Message from the Librarian and Archivist of Canada, and the CEO and Executive Director of the Canadian Museums Association

At the end of our discussions at the first Summit in December 2016, which had as an objective to present the current state of research on the social and economic value of memory institutions and to highlight examples of innovation, we collectively adopted the Ottawa Declaration. The Declaration was a commitment to moving forward based on a shared recognition of how much we, the galleries, libraries, archives and museums (GLAMs) sector, have in common, and the opportunities and benefits of working collaboratively. The Ottawa Declaration stated that, together, we would:

Guy Berthiaume, Librarian and Archivist of Canada

John McAvity, President-DG of Canadian Museums Association

  • Increase collaboration between our institutions and our networks at the local and national levels to catalyze new partnerships that spark creativity and enhance engagement;
  • Develop innovative programs and services, and adopt technologies that empower us to engage our publics; and;
  • Enrich and expand access to our collections to ensure that our institutions contribute significantly to the public good and sustainable development.

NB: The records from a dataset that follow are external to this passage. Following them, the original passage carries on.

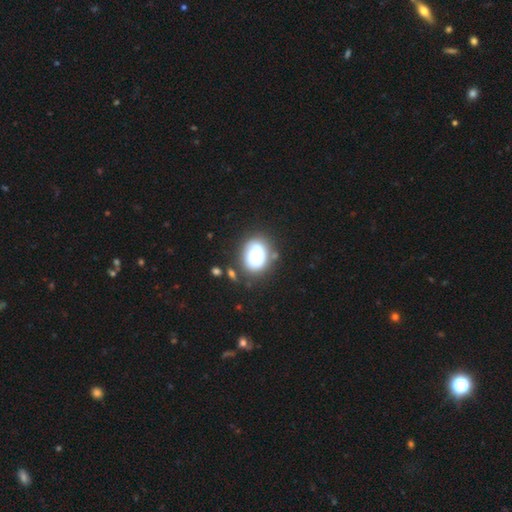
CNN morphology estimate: type=smooth (52%); roundness=in between (54%); merging=none (61%).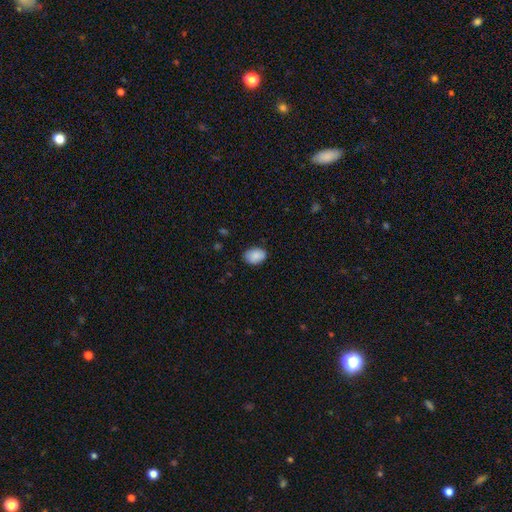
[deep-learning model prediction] A smooth galaxy with no disk features (87%) that is in between round and cigar-shaped (77%).

Vote fractions:
- Smooth or featured? smooth: 87% / star or artifact: 7% / featured or disk: 5%
- How rounded? in between: 77% / round: 22% / cigar-shaped: 1%
- Merging? none: 79% / minor disturbance: 17% / major disturbance: 3% / merger: 1%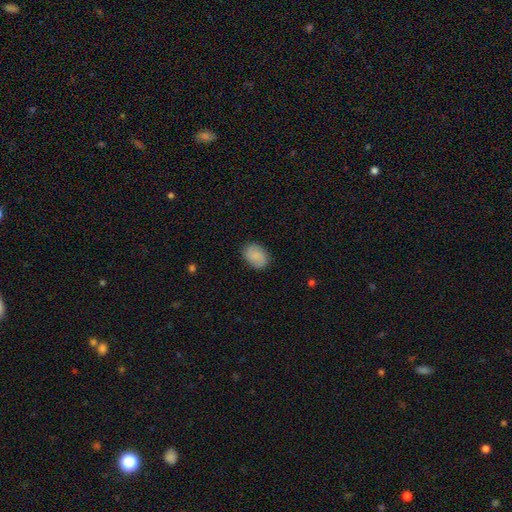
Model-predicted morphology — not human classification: smooth_or_featured: smooth (p=0.70) [alt: featured or disk p=0.23]
how_rounded: in between (p=0.71) [alt: round p=0.28]
merging: none (p=0.85) [alt: minor disturbance p=0.11]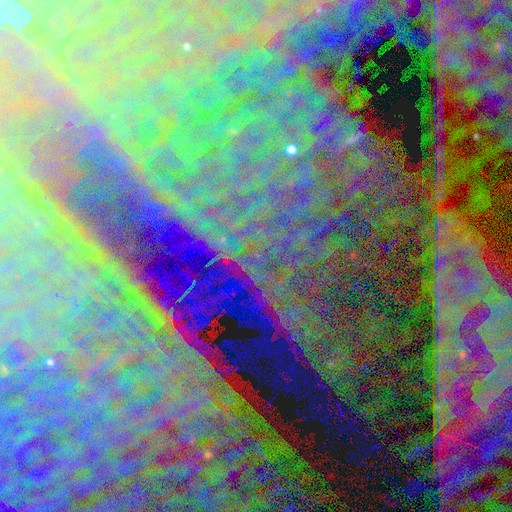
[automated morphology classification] The model was most divided on "smooth or featured": star or artifact: 82%, featured or disk: 10%, smooth: 8%.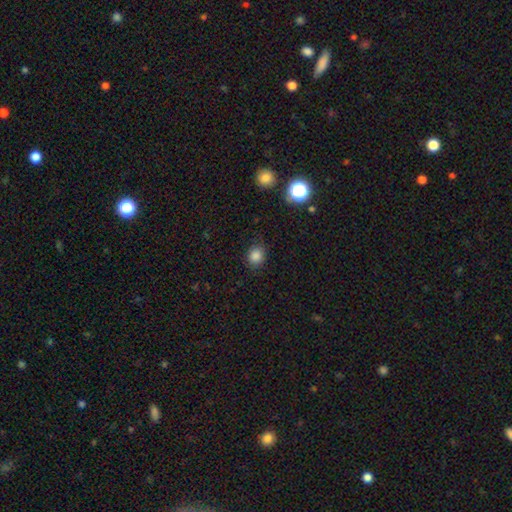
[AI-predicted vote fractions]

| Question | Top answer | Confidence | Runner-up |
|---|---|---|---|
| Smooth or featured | smooth | 84% | star or artifact (12%) |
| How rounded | round | 71% | in between (28%) |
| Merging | none | 83% | minor disturbance (12%) |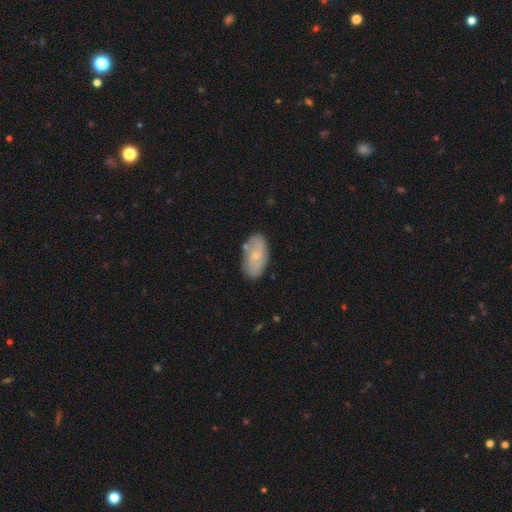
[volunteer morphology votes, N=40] Q: Smooth or featured?
A: smooth (52%); runner-up: featured or disk (45%)
Q: How rounded?
A: in between (90%); runner-up: cigar-shaped (10%)
Q: Merging?
A: none (82%); runner-up: minor disturbance (10%)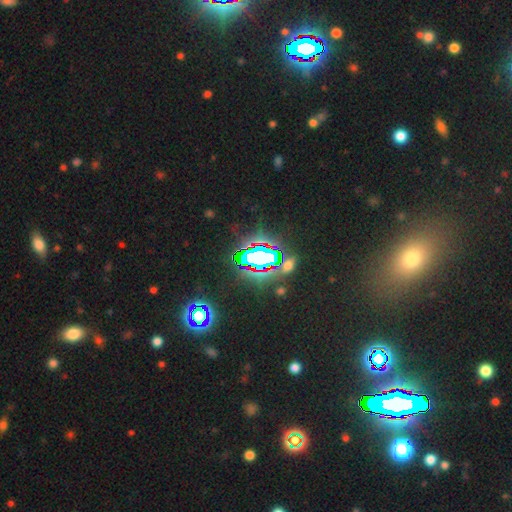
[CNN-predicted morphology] This appears to be a star or artifact, not a galaxy (73%).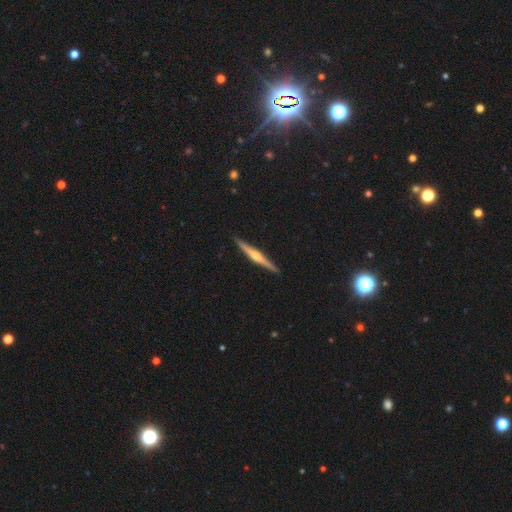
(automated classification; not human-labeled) This appears to be a featured or disk galaxy (78%) viewed edge-on (98%) with a rounded central bulge (88%). Merging: none (92%).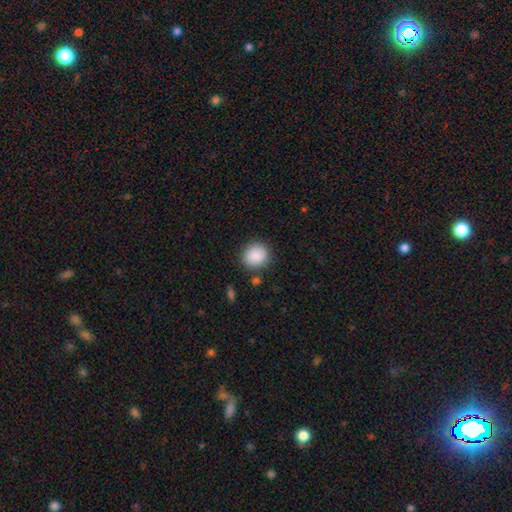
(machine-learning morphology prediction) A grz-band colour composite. It shows a smooth galaxy with no disk features (88%) that is round (85%). Merging: none (86%).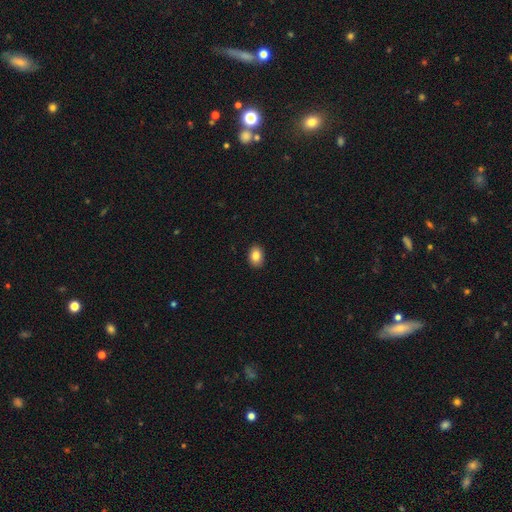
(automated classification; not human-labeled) smooth 85%, star or artifact 8%, featured or disk 7%. Down the decision tree: how rounded — in between (77%); merging — none (90%).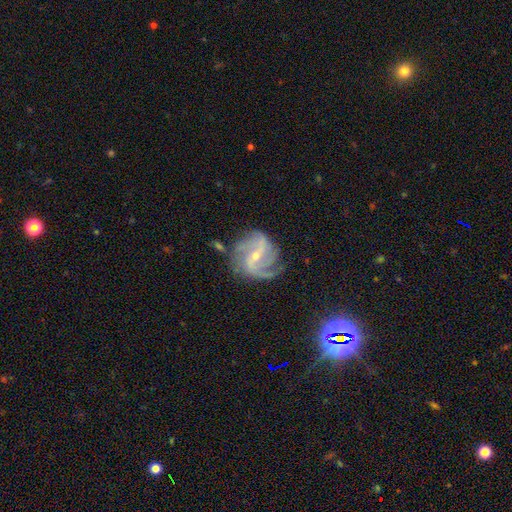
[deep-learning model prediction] Morphology: type=featured or disk (88%); edge-on=no (97%); bar=weak (44%); spiral arms=yes (97%); winding=medium (48%); arm count=2 (43%); bulge=small (68%); merging=none (68%).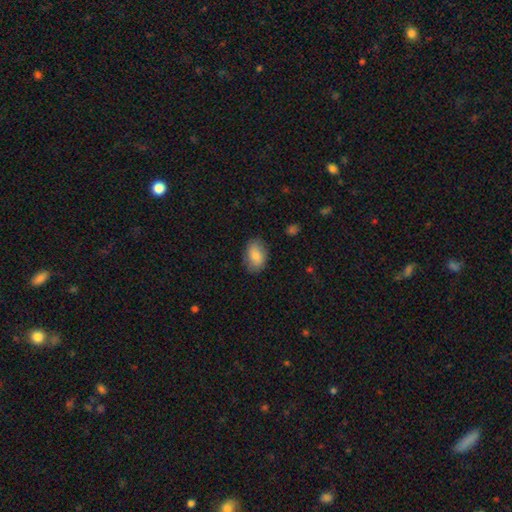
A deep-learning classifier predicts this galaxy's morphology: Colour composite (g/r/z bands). It shows a smooth galaxy with no disk features (83%) that is in between round and cigar-shaped (87%). Merging: none (80%).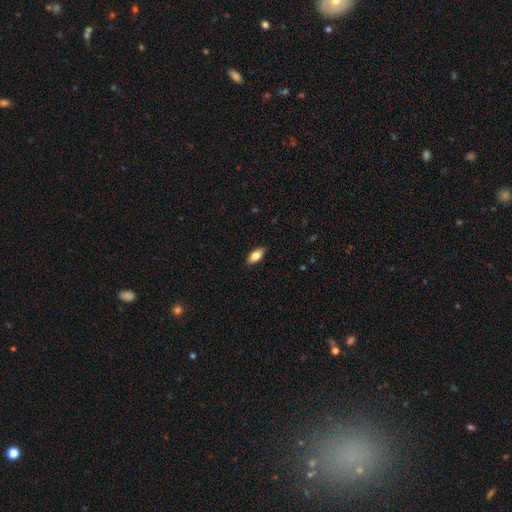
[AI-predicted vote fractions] The model was most divided on "smooth or featured": smooth: 78%, featured or disk: 15%, star or artifact: 7%. More confident: merging — none (88%); how rounded — in between (88%).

To keep the momentum going after the first Summit, we created a working group to put the Ottawa Declaration into action. The working group is co-chaired by both of us, and we have assembled a cadre of six members with expertise from across the GLAM sectorFootnote 1. The mandate of the working group is to explore and study how GLAMs bring value to Canadian society, and to help identify areas where partnerships could be developed.

During the last year, we have worked on scoping out what a study on the value of the GLAM sector should look like, so that we encompass the reality of these types of institutions.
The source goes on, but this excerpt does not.